A professora de Ciência Política da Universidade Federal de São Paulo, Maria do Socorro Braga, responde a algumas questões eleitorais:

Miguel Sardo, euronews – Professora, esta eleição resume-se apenas a uma espécie de referendo à política de Lula da Silva?

Maria do Socorro Braga – É verdade. Desde o princípio da campanha que ele assinala o quanto este governo já estava a ser bem avaliado. Os números em relação à popularidade do governo já eram altíssimos e hoje chegam a 80 por cento da aprovação da população. Com isso, acabou por passar para a sua candidata grande parte do apoio popular.

M.S. -Mas apesar da vantagem de Dilma nas sondagens ainda há algumas dúvidas se conseguirá ser eleita à primeira volta. Porque é que o apoio de Lula não chega para convencer o eleitorado brasileiro?

M.S.B. – O apoio de Lula tem funcionado enormemente – e porque digo isto? – porque a candidata do governo, Dilma, não tem experiência nessa relação com o eleitorado no Brasil que, como em qualquer pleito presidencial, é muito importante. Apesar da falta de experiência desta candidata, ela conseguiu, desde o início, um pouco antes da campanha, a partir de Agosto, conseguiu atrair para ela toda uma estrutura e apoio popular no Brasil.

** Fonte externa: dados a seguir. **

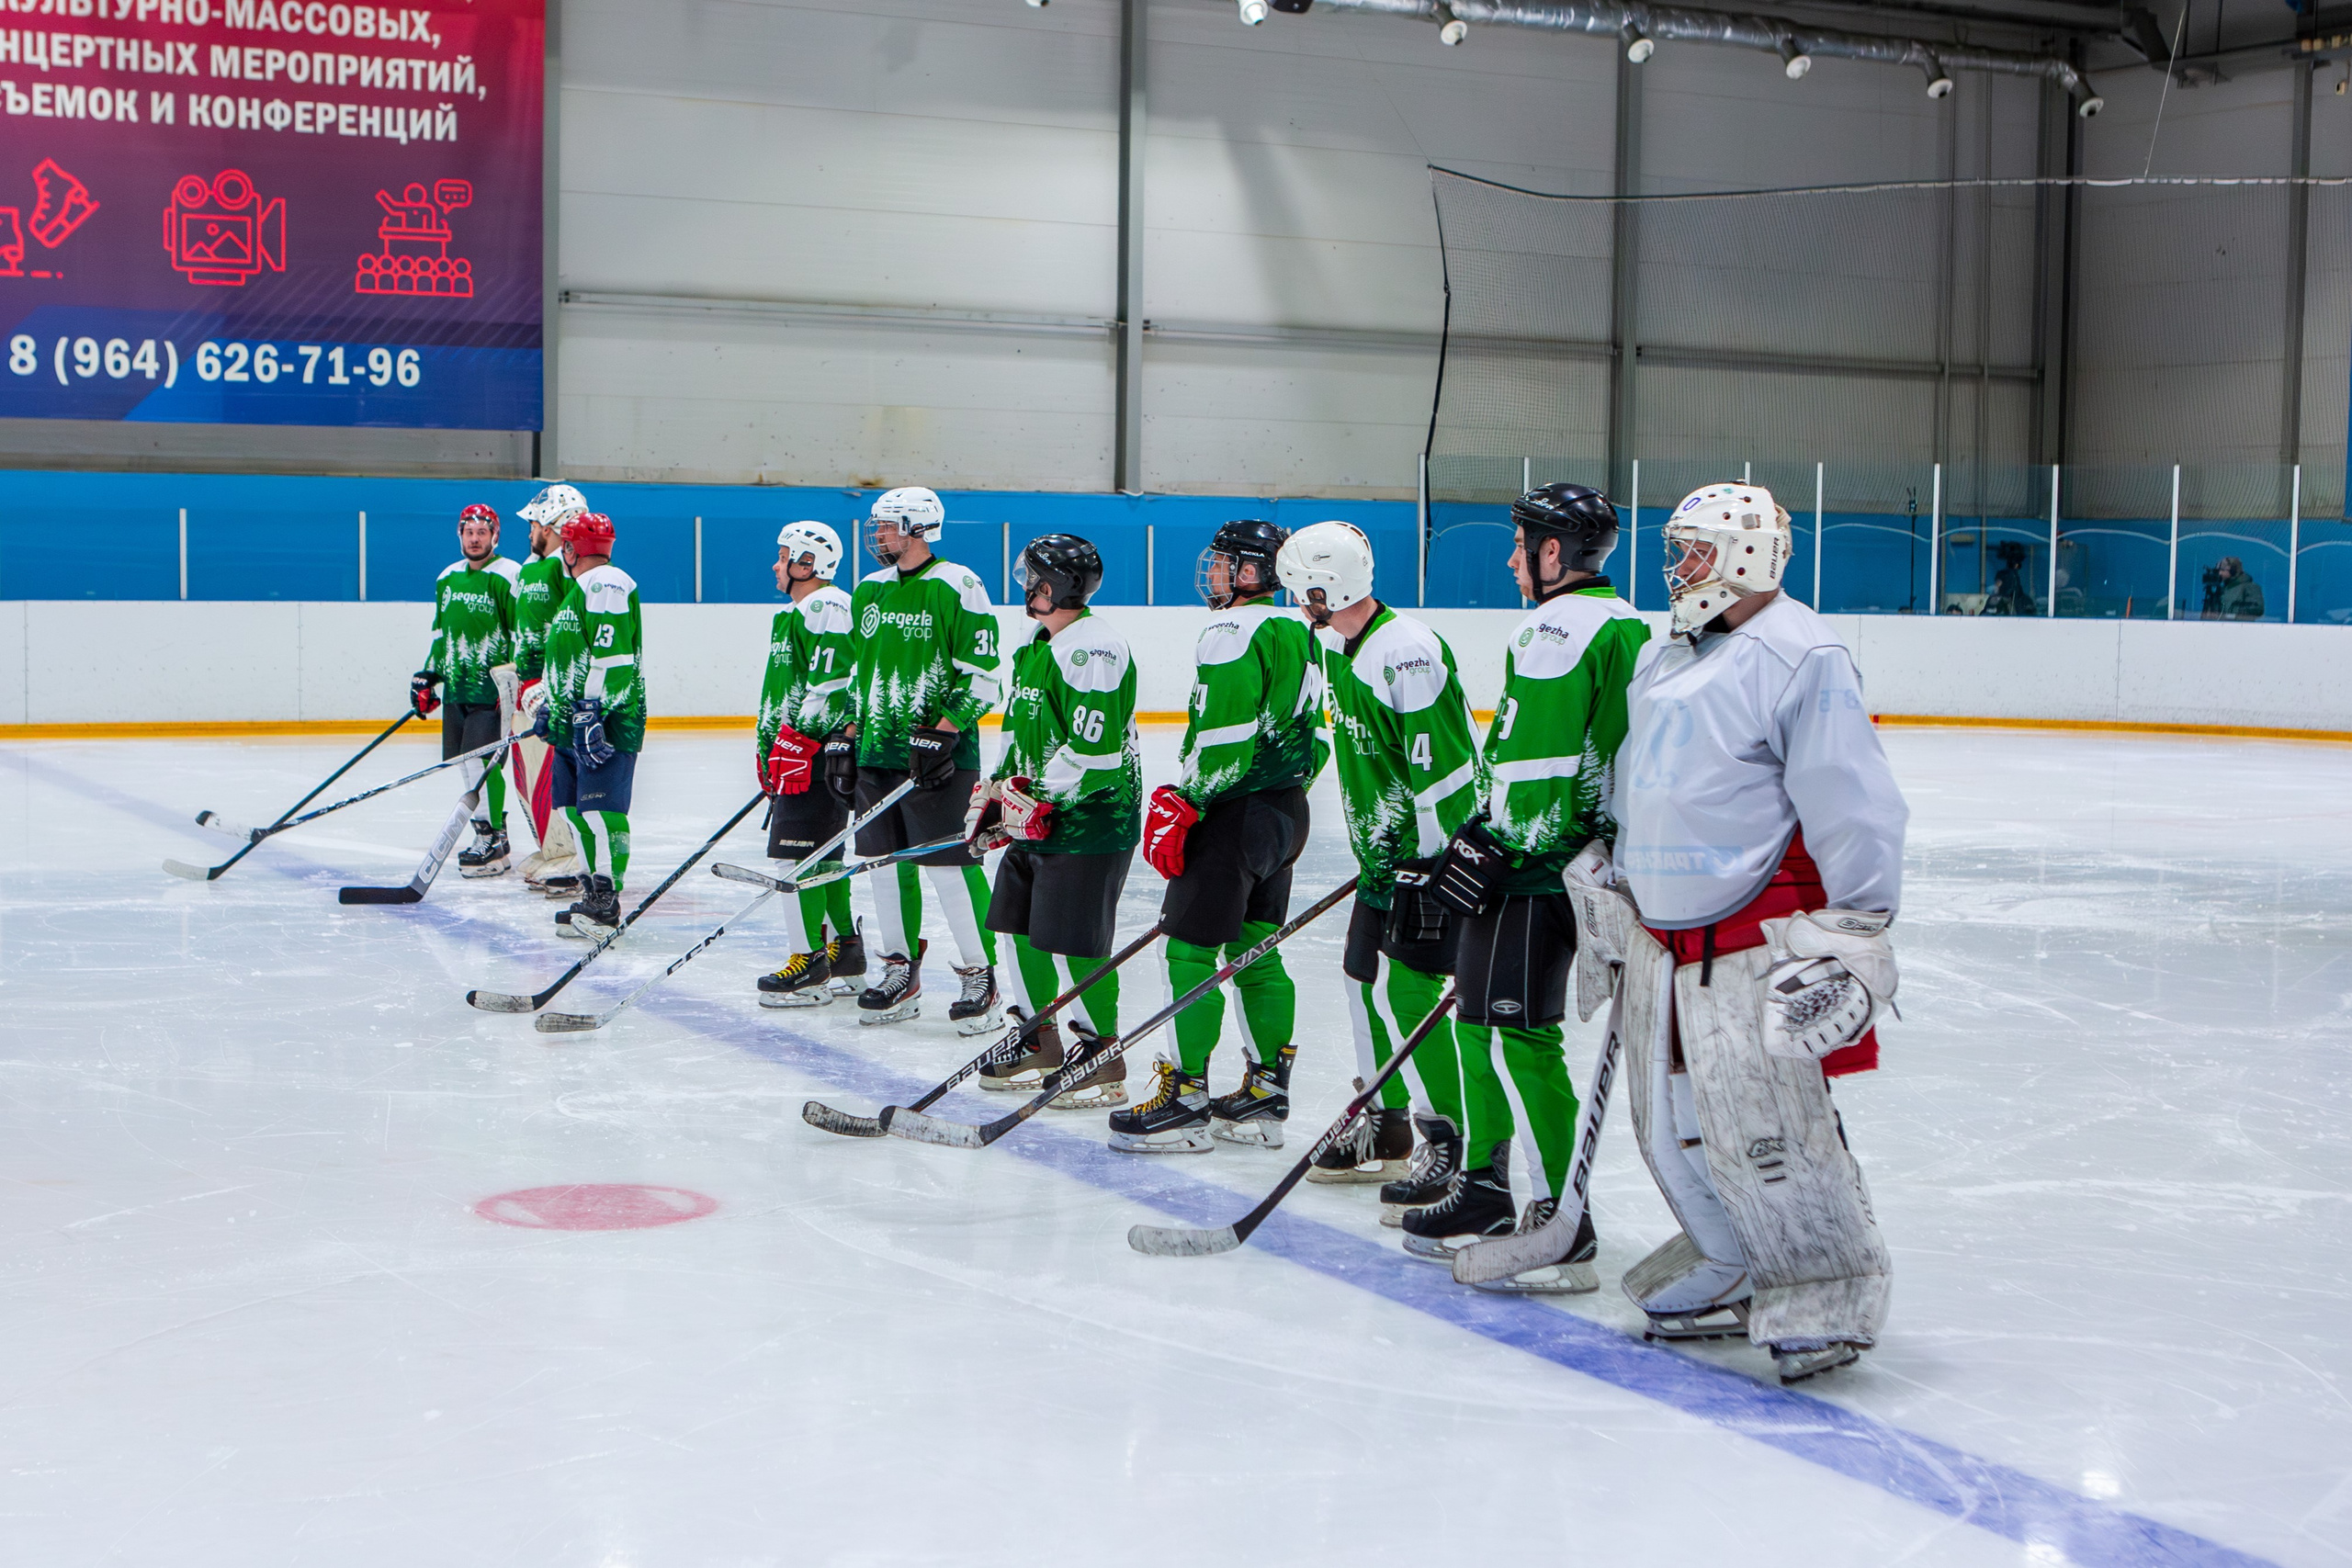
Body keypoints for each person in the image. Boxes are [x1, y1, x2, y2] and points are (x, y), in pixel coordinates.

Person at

Obviamente, grande parte da transferência de votos deve-se ao actual presidente, à sua popularidade e às suas políticas públicas.

M.S. – Quem é o eleitorado de José Serra? É apenas o eleitorado tradicional do PSDB, ou há também descontentes de Lula?

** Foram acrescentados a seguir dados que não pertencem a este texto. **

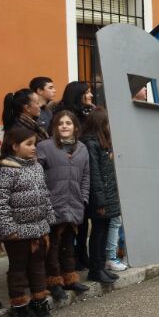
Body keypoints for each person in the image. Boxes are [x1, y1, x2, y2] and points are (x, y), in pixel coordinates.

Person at [0, 126, 56, 317]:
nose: (33, 148)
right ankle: (19, 307)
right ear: (14, 146)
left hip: (38, 228)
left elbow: (45, 195)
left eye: (34, 143)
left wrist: (49, 218)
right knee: (18, 270)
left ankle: (39, 301)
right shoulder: (5, 170)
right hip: (16, 233)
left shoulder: (36, 166)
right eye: (29, 144)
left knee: (38, 268)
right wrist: (8, 228)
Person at [36, 110, 91, 302]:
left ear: (75, 127)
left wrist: (83, 198)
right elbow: (37, 174)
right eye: (61, 123)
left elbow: (86, 176)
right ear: (55, 127)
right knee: (52, 245)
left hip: (74, 203)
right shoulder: (44, 147)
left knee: (69, 243)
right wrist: (44, 199)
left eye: (68, 123)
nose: (65, 126)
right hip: (52, 203)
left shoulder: (82, 148)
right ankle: (54, 282)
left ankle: (69, 277)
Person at [80, 108, 121, 285]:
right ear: (100, 124)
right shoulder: (91, 144)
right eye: (107, 122)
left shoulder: (103, 142)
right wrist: (100, 201)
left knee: (103, 230)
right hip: (99, 198)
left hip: (107, 195)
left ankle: (101, 266)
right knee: (97, 232)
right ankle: (95, 270)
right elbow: (94, 175)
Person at [57, 81, 95, 269]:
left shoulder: (89, 113)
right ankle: (69, 260)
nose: (91, 95)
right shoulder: (65, 117)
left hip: (84, 172)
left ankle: (81, 254)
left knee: (82, 219)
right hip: (67, 175)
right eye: (87, 92)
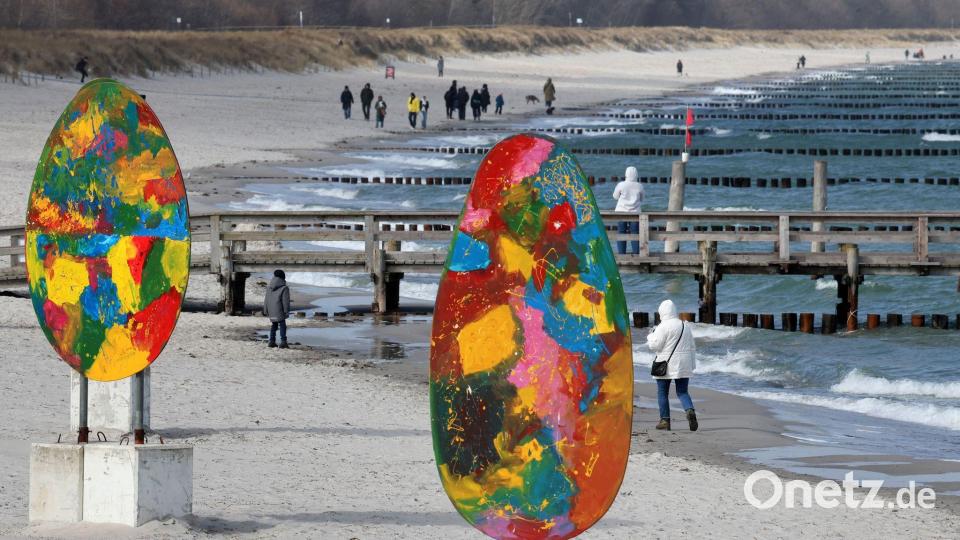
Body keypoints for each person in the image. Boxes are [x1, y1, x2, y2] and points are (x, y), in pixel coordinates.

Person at [647, 299, 697, 431]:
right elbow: (692, 347)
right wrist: (692, 364)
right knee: (682, 392)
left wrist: (650, 337)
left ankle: (665, 421)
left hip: (666, 365)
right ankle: (690, 410)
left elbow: (655, 346)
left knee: (663, 393)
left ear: (662, 312)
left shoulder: (662, 327)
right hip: (684, 364)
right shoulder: (685, 325)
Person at [613, 166, 644, 255]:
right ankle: (636, 253)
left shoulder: (621, 184)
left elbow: (615, 196)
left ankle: (622, 254)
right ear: (636, 175)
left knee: (621, 232)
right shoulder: (639, 186)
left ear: (626, 174)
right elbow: (642, 199)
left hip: (621, 211)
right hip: (635, 212)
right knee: (635, 233)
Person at [263, 269, 291, 349]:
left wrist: (265, 310)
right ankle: (283, 342)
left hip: (271, 310)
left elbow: (266, 300)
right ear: (283, 277)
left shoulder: (269, 287)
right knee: (282, 325)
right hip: (280, 310)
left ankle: (271, 341)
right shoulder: (284, 288)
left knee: (274, 325)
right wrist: (286, 311)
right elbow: (285, 301)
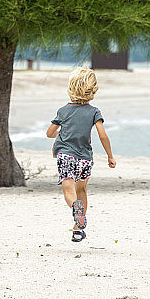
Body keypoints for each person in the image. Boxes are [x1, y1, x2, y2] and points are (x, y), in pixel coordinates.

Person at [46, 66, 116, 242]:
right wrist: (110, 156)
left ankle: (75, 208)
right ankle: (78, 230)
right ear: (93, 90)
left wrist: (62, 134)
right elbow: (102, 135)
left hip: (65, 156)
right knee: (82, 189)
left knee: (69, 190)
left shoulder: (63, 111)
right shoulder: (94, 112)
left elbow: (49, 133)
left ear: (71, 88)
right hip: (84, 158)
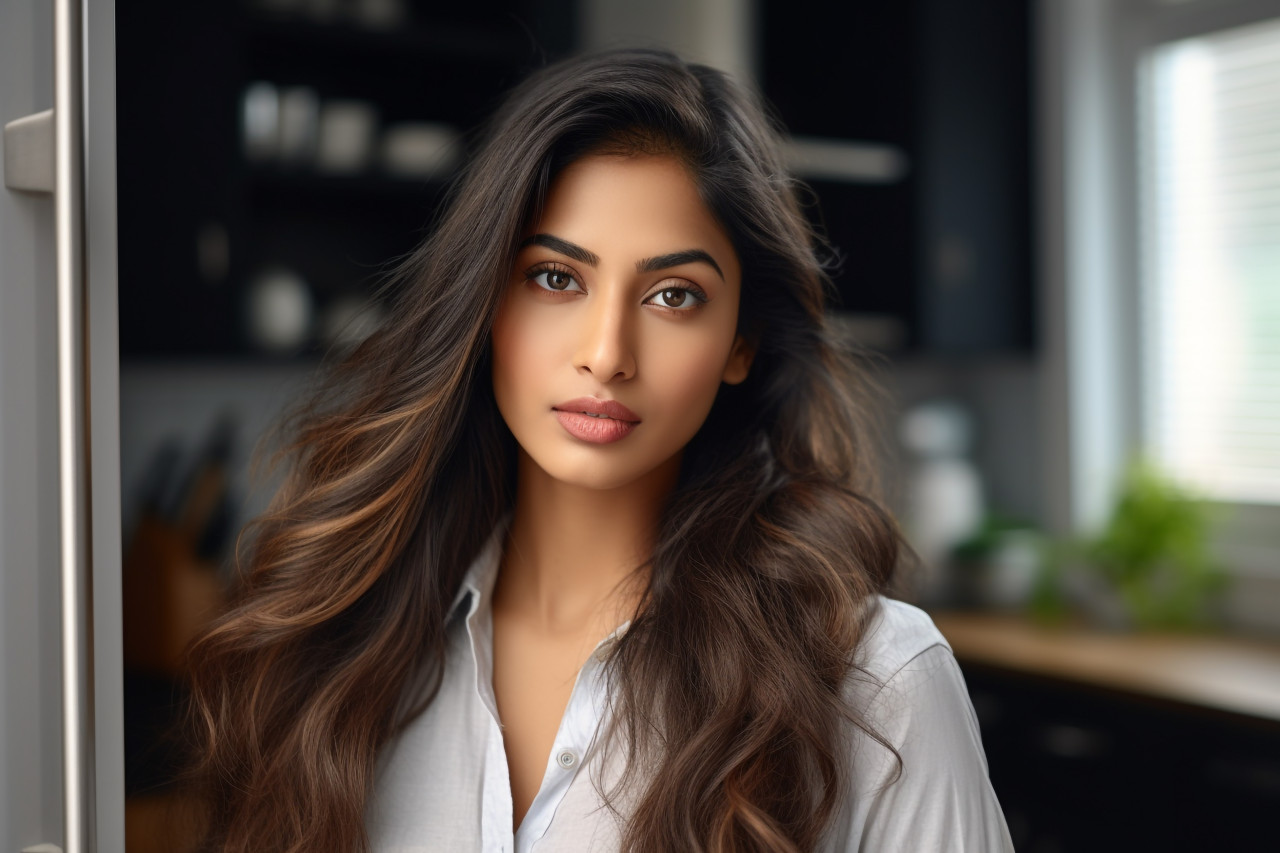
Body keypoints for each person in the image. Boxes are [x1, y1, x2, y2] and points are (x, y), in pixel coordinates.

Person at [184, 48, 1014, 852]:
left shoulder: (880, 684)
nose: (606, 351)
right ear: (487, 302)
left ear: (741, 341)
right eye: (556, 277)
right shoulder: (338, 650)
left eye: (673, 295)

M.S.B.- Não. Eu penso que os eleitores descontentes do Lula vão votar na Marina. A Marina é o terceiro nome, a nossa terceira via. Ela é que tem crescido nas sondagens, despontou de há um mês para cá. O candidato do PSDB, José Serra, mantem-se estável, está mesmo a perder votos.

M.S. – O curioso é que, a nível internacional, identificamos sempre o Lula com uma determinada política ecologista, com a defesa do Ambiente. Porque é que no próprio país, no Brasil, é uma candidata dissidente do PT que incarna esta tendência? E a ecologia é uma tendência crescente?

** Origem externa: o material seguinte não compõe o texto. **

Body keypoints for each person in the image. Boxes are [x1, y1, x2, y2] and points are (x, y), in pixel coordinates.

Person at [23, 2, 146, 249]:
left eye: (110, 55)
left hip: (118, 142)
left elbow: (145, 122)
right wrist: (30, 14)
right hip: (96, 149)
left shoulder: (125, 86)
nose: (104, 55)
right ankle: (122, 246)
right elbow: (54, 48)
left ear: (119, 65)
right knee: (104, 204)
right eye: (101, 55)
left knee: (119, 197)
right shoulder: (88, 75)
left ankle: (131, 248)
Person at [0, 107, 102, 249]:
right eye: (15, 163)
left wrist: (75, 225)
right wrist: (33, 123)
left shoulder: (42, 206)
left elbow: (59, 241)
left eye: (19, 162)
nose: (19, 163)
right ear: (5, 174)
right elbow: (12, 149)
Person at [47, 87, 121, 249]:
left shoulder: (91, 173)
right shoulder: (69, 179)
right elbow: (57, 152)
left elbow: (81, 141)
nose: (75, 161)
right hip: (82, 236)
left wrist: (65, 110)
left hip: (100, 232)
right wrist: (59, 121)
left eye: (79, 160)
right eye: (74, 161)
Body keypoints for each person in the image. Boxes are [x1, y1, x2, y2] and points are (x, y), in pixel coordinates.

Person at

M.S.B. – Essa é uma preocupação mundial, dado os problemas existentes com a própria sociedade capitalista e o efeito estufa… é uma preocupação internacional global, ultrapassa as barreiras dos países.
O governo “petista” (do Partido dos Trabalhadores com Lula da Silva) teve, em parte, essa preocupação. É um dos projectos do programa do governo, inclusive de Dilma, a candidata deste partido.

Mas a candidata Marina foi para um partido, o PV, que tem como principal objectivo resolver a questão ambiental com desenvolvimento sustentável em relação às florestas.

Desde que se apresentou, pela primeira vez, como candidata a um cargo público, sempre defendeu as questões da floresta, ambientais, ecológicas. Quando saiu do governo levou-as com ela para o partido pelo qual se candidata.